Get Ready for Geofencing

But what if those parallel app tracks began to converge? The current Matchbox Twenty tour is featuring an interesting proposition: geofencing — apps that can accurately and efficiently locate users within the boundaries of a venue and be used to push through ads, promotions and deals increasingly tailored towards individual users. Matchbox Twenty is using the technology to alert fans in the venues to upcoming shows, merchandise availability and other offerings that are hopefully of interest to them. The apps work on both iOS and Android phones, and are rather complex, created by a combination of developers including Mobile Roadie, Daqrui (augmented reality), Fliptu (social aggregation) and Crowdzilla (geofencing messages).

Matchbox Twenty’s management, Lippman Entertainment, has said that the
user-experience feedback has been positive, though neither they nor Live Nation, the tour promoter, would quantify that any further in terms of additional merchandise or tickets sold. But it’s apparently working well enough for them to have committed to a v.2 of the app, one that further refines the geo-location element of the technology. Instead of just sensing that the fan is in the venue, it will know exactly where he or she is in it, and if that’s near a merch table or food stand, it will be able to flash a discount code to them to encourage an impulse sale.

Professional Applications

We’re moving ever closer to a realization of that creepy scene in Minority Report, in which Tom Cruise’s character is wirelessly bombarded by retail come-on’s tailored exactly to his perceived needs and wants. So it’s just a matter of time before these kinds of technologies cross over into the professional side. Think about the costs involved in schlepping large pieces of equipment to demonstration sites, a regular part of sales and marketing budgets in the SR business. Now imagine that you know where potential customers of those kinds of products are when they’re in venues where those products are already in use. Those could be anywhere from large concert halls and clubs to theaters or shopping malls. Suddenly, Tom is no longer worried about being caught by the authorities while being ethereally pitched on a new pair of sneakers; instead, while he’s in that mall shopping for those sneakers, he’s being wirelessly alerted to the fact that the background music is coming from a certain manufacturer’s type of ceiling speakers. And yeah, they do sound pretty darn good, don’t they? Imagine how good they’d sound in your establishment!

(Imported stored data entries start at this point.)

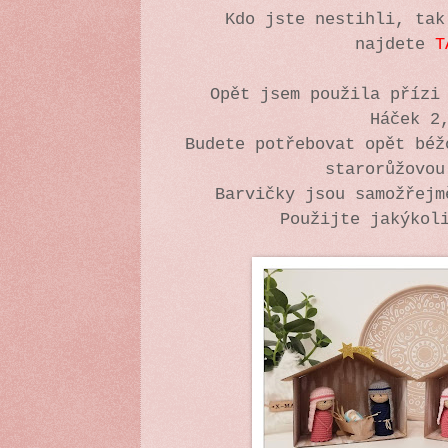
Kdo jste nestihli, tak
najdete
T
Opět jsem použila přízi
Háček 2
Budete potřebovat opět béž
starorůžovou
Barvičky jsou samožřej
Použijte jakýkol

You get the idea. Much the hardware of sound reinforcement and live-event production remains very 20th century in its form factors. With the exception of LED’s, Wi-Fi, Cat-5 connectivity and digitally controlled consoles, much of what’s found in theaters and rental houses everywhere can trace its genealogy back down a copper wire to a late-19th-century predecessor. Most of the changes in staging technology have taken place in the last 30 or so years, well within the digital era. Certainly, the control of lighting, staging, video and sound systems has moved to a digital platform, and even more recently over to mobile ones like smartphones and tablets, which have increasingly taken over the control duties of these systems. The sales and marketing processes around them are ripe for the same kinds of migrations and disruptions.

The New, Non-Virtual World

Take trade shows, like this month’s PLASA in London or AES in New York. Nothing will ever fully take the place of face time when it comes to making points about a product or service. While at the same time, the growing popularity of virtual trade show experiences, from companies like INEXPO, reduce conference costs and travel costs while providing features, such as networking, which are difficult to execute in a nonvirtual environment. These are increasingly integrated with social-media tools, and that’s where the geofencing elements come deeper into play. Social media apps — anything from Facebook to LinkedIn — are often left active on mobile devices, and the devices’ auto-location sensing capabilities are usually on. (They default to always on, as anyone who’s ever jumped through the hoops necessary to try to turn Google’s off, can attest to that.) As we move deeper into a culture that’s increasingly used to, and even comfortable with, being watched, the integration of highly targeted virtual advertising becomes easier.

That’s key to the coming Renaissance in the relatively stodgy worlds of AVL sales and marketing, where increasingly, high-tech products and platforms continue to be marketed and sold on a very analog basis, relying on eye contact, a firm handshake and blue ballpoint ink. Modeling technologies allow prospective users to virtually experience the effects of lights or sound in their own spaces. Combine that with being able to direct them to implementations of your products and systems already physically in place in some location convenient to them and the sales process goes to a new level.

We know what you want, we have what you need, and now, we know where you are. What might have once been the philosophical basis for a sinister Ray Bradbury Sci-Fi epistle about the dangers of ubiquitous power is being transformed into a quotidian B2B retail transaction. Not the end of the world, perhaps — but probably the beginning of a very new one.